__The problem__: What follows is a block of records; restate each one word for word.

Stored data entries
# # #

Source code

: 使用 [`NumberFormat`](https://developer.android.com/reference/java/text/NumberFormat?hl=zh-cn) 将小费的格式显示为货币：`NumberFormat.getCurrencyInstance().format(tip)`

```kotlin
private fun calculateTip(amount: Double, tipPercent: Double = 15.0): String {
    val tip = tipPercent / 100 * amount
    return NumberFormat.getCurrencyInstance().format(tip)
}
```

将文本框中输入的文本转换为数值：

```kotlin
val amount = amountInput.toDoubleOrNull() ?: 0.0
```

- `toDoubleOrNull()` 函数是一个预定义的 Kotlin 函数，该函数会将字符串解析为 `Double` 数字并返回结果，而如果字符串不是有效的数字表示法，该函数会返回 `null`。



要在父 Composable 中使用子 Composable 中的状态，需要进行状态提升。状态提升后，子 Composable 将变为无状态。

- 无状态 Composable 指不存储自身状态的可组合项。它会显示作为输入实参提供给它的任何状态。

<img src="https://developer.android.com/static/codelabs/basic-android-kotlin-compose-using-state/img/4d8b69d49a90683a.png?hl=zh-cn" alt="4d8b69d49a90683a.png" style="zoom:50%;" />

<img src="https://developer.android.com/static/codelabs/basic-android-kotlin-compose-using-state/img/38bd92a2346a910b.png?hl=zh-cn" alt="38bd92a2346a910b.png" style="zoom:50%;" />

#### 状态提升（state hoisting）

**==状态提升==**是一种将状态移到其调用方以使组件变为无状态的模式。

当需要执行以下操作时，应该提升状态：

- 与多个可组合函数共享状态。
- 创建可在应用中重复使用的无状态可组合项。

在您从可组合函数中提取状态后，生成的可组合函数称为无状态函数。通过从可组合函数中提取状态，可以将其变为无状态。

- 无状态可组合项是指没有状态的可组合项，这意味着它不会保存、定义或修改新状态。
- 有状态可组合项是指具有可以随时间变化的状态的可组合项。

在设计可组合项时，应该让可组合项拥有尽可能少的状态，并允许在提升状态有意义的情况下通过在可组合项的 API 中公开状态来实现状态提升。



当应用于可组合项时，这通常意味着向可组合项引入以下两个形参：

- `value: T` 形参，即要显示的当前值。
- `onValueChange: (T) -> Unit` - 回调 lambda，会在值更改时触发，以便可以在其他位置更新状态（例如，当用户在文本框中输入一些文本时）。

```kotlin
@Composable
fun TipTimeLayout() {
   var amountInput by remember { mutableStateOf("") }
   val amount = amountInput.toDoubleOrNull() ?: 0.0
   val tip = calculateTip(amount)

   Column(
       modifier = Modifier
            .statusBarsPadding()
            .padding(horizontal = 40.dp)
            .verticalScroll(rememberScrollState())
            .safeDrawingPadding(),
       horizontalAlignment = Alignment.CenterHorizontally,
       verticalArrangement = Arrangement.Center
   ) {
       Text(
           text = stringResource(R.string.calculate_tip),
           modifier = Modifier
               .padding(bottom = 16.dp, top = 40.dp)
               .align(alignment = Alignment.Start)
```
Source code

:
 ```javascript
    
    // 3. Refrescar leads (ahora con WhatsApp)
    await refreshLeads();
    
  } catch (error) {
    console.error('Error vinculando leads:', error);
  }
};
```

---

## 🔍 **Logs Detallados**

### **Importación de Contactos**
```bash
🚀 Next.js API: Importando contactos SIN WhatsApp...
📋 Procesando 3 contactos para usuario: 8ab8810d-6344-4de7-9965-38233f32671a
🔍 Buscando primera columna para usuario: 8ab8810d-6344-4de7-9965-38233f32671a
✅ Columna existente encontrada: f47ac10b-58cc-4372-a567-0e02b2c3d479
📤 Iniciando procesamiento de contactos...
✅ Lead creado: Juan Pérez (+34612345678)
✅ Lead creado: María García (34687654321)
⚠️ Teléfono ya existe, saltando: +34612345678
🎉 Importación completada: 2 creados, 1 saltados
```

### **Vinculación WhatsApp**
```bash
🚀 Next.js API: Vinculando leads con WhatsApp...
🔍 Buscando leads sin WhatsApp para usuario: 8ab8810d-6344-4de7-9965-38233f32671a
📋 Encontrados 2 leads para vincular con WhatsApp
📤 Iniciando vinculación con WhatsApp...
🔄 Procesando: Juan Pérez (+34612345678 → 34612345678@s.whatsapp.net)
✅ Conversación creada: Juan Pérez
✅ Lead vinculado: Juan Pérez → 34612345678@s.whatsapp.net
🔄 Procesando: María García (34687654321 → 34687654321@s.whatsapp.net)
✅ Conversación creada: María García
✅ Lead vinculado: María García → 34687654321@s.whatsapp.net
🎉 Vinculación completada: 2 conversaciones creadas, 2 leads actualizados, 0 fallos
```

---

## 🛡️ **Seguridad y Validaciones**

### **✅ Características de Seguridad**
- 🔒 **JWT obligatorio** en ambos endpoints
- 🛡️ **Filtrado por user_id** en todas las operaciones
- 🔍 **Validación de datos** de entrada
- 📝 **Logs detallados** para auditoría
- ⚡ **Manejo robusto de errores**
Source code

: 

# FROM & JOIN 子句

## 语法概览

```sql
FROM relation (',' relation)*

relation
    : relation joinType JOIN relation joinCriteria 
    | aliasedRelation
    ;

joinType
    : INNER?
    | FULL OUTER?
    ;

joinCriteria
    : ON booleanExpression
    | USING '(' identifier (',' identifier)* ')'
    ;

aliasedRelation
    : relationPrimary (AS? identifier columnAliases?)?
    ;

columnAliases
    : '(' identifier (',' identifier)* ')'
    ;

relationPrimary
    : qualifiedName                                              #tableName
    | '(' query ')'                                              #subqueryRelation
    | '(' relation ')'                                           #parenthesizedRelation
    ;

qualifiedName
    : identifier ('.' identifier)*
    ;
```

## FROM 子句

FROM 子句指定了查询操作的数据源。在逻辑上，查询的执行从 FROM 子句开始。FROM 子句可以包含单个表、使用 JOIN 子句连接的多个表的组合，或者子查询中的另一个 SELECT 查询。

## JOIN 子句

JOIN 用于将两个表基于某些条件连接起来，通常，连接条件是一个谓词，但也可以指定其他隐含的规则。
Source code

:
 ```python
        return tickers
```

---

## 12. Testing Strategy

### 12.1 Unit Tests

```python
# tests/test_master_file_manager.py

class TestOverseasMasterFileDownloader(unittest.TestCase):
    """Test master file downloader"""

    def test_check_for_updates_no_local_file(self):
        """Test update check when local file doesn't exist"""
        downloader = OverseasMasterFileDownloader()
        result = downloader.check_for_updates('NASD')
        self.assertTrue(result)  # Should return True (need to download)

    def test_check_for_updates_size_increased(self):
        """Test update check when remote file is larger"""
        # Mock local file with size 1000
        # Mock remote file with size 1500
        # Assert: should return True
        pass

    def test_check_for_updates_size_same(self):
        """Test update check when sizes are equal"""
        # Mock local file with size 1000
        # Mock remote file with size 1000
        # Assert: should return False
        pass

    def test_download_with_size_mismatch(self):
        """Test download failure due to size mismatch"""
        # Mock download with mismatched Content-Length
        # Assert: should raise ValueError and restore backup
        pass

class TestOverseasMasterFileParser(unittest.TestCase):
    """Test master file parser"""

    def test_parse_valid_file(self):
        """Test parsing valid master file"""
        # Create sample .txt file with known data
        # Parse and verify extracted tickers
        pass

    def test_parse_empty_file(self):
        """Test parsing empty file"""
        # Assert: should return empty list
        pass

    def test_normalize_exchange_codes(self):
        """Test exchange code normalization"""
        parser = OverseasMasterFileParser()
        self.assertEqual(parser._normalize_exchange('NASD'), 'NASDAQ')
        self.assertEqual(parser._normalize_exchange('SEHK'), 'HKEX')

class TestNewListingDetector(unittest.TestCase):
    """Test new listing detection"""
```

# # #

__Answer section__:
Source code

: 使用 [`NumberFormat`](https://developer.android.com/reference/java/text/NumberFormat?hl=zh-cn) 将小费的格式显示为货币：`NumberFormat.getCurrencyInstance().format(tip)`

```kotlin
private fun calculateTip(amount: Double, tipPercent: Double = 15.0): String {
    val tip = tipPercent / 100 * amount
    return NumberFormat.getCurrencyInstance().format(tip)
}
```

将文本框中输入的文本转换为数值：

```kotlin
val amount = amountInput.toDoubleOrNull() ?: 0.0
```

- `toDoubleOrNull()` 函数是一个预定义的 Kotlin 函数，该函数会将字符串解析为 `Double` 数字并返回结果，而如果字符串不是有效的数字表示法，该函数会返回 `null`。



要在父 Composable 中使用子 Composable 中的状态，需要进行状态提升。状态提升后，子 Composable 将变为无状态。

- 无状态 Composable 指不存储自身状态的可组合项。它会显示作为输入实参提供给它的任何状态。

<img src="https://developer.android.com/static/codelabs/basic-android-kotlin-compose-using-state/img/4d8b69d49a90683a.png?hl=zh-cn" alt="4d8b69d49a90683a.png" style="zoom:50%;" />

<img src="https://developer.android.com/static/codelabs/basic-android-kotlin-compose-using-state/img/38bd92a2346a910b.png?hl=zh-cn" alt="38bd92a2346a910b.png" style="zoom:50%;" />

#### 状态提升（state hoisting）

**==状态提升==**是一种将状态移到其调用方以使组件变为无状态的模式。

当需要执行以下操作时，应该提升状态：

- 与多个可组合函数共享状态。
- 创建可在应用中重复使用的无状态可组合项。

在您从可组合函数中提取状态后，生成的可组合函数称为无状态函数。通过从可组合函数中提取状态，可以将其变为无状态。

- 无状态可组合项是指没有状态的可组合项，这意味着它不会保存、定义或修改新状态。
- 有状态可组合项是指具有可以随时间变化的状态的可组合项。

在设计可组合项时，应该让可组合项拥有尽可能少的状态，并允许在提升状态有意义的情况下通过在可组合项的 API 中公开状态来实现状态提升。



当应用于可组合项时，这通常意味着向可组合项引入以下两个形参：

- `value: T` 形参，即要显示的当前值。
- `onValueChange: (T) -> Unit` - 回调 lambda，会在值更改时触发，以便可以在其他位置更新状态（例如，当用户在文本框中输入一些文本时）。

```kotlin
@Composable
fun TipTimeLayout() {
   var amountInput by remember { mutableStateOf("") }
   val amount = amountInput.toDoubleOrNull() ?: 0.0
   val tip = calculateTip(amount)

   Column(
       modifier = Modifier
            .statusBarsPadding()
            .padding(horizontal = 40.dp)
            .verticalScroll(rememberScrollState())
            .safeDrawingPadding(),
       horizontalAlignment = Alignment.CenterHorizontally,
       verticalArrangement = Arrangement.Center
   ) {
       Text(
           text = stringResource(R.string.calculate_tip),
           modifier = Modifier
               .padding(bottom = 16.dp, top = 40.dp)
               .align(alignment = Alignment.Start)
```
Source code

:
 ```javascript
    
    // 3. Refrescar leads (ahora con WhatsApp)
    await refreshLeads();
    
  } catch (error) {
    console.error('Error vinculando leads:', error);
  }
};
```

---

## 🔍 **Logs Detallados**

### **Importación de Contactos**
```bash
🚀 Next.js API: Importando contactos SIN WhatsApp...
📋 Procesando 3 contactos para usuario: 8ab8810d-6344-4de7-9965-38233f32671a
🔍 Buscando primera columna para usuario: 8ab8810d-6344-4de7-9965-38233f32671a
✅ Columna existente encontrada: f47ac10b-58cc-4372-a567-0e02b2c3d479
📤 Iniciando procesamiento de contactos...
✅ Lead creado: Juan Pérez (+34612345678)
✅ Lead creado: María García (34687654321)
⚠️ Teléfono ya existe, saltando: +34612345678
🎉 Importación completada: 2 creados, 1 saltados
```

### **Vinculación WhatsApp**
```bash
🚀 Next.js API: Vinculando leads con WhatsApp...
🔍 Buscando leads sin WhatsApp para usuario: 8ab8810d-6344-4de7-9965-38233f32671a
📋 Encontrados 2 leads para vincular con WhatsApp
📤 Iniciando vinculación con WhatsApp...
🔄 Procesando: Juan Pérez (+34612345678 → 34612345678@s.whatsapp.net)
✅ Conversación creada: Juan Pérez
✅ Lead vinculado: Juan Pérez → 34612345678@s.whatsapp.net
🔄 Procesando: María García (34687654321 → 34687654321@s.whatsapp.net)
✅ Conversación creada: María García
✅ Lead vinculado: María García → 34687654321@s.whatsapp.net
🎉 Vinculación completada: 2 conversaciones creadas, 2 leads actualizados, 0 fallos
```

---

## 🛡️ **Seguridad y Validaciones**

### **✅ Características de Seguridad**
- 🔒 **JWT obligatorio** en ambos endpoints
- 🛡️ **Filtrado por user_id** en todas las operaciones
- 🔍 **Validación de datos** de entrada
- 📝 **Logs detallados** para auditoría
- ⚡ **Manejo robusto de errores**
Source code

: 

# FROM & JOIN 子句

## 语法概览

```sql
FROM relation (',' relation)*

relation
    : relation joinType JOIN relation joinCriteria 
    | aliasedRelation
    ;

joinType
    : INNER?
    | FULL OUTER?
    ;

joinCriteria
    : ON booleanExpression
    | USING '(' identifier (',' identifier)* ')'
    ;

aliasedRelation
    : relationPrimary (AS? identifier columnAliases?)?
    ;

columnAliases
    : '(' identifier (',' identifier)* ')'
    ;

relationPrimary
    : qualifiedName                                              #tableName
    | '(' query ')'                                              #subqueryRelation
    | '(' relation ')'                                           #parenthesizedRelation
    ;

qualifiedName
    : identifier ('.' identifier)*
    ;
```

## FROM 子句

FROM 子句指定了查询操作的数据源。在逻辑上，查询的执行从 FROM 子句开始。FROM 子句可以包含单个表、使用 JOIN 子句连接的多个表的组合，或者子查询中的另一个 SELECT 查询。

## JOIN 子句

JOIN 用于将两个表基于某些条件连接起来，通常，连接条件是一个谓词，但也可以指定其他隐含的规则。
Source code

:
 ```python
        return tickers
```

---

## 12. Testing Strategy

### 12.1 Unit Tests

```python
# tests/test_master_file_manager.py

class TestOverseasMasterFileDownloader(unittest.TestCase):
    """Test master file downloader"""

    def test_check_for_updates_no_local_file(self):
        """Test update check when local file doesn't exist"""
        downloader = OverseasMasterFileDownloader()
        result = downloader.check_for_updates('NASD')
        self.assertTrue(result)  # Should return True (need to download)

    def test_check_for_updates_size_increased(self):
        """Test update check when remote file is larger"""
        # Mock local file with size 1000
        # Mock remote file with size 1500
        # Assert: should return True
        pass

    def test_check_for_updates_size_same(self):
        """Test update check when sizes are equal"""
        # Mock local file with size 1000
        # Mock remote file with size 1000
        # Assert: should return False
        pass

    def test_download_with_size_mismatch(self):
        """Test download failure due to size mismatch"""
        # Mock download with mismatched Content-Length
        # Assert: should raise ValueError and restore backup
        pass

class TestOverseasMasterFileParser(unittest.TestCase):
    """Test master file parser"""

    def test_parse_valid_file(self):
        """Test parsing valid master file"""
        # Create sample .txt file with known data
        # Parse and verify extracted tickers
        pass

    def test_parse_empty_file(self):
        """Test parsing empty file"""
        # Assert: should return empty list
        pass

    def test_normalize_exchange_codes(self):
        """Test exchange code normalization"""
        parser = OverseasMasterFileParser()
        self.assertEqual(parser._normalize_exchange('NASD'), 'NASDAQ')
        self.assertEqual(parser._normalize_exchange('SEHK'), 'HKEX')

class TestNewListingDetector(unittest.TestCase):
    """Test new listing detection"""
```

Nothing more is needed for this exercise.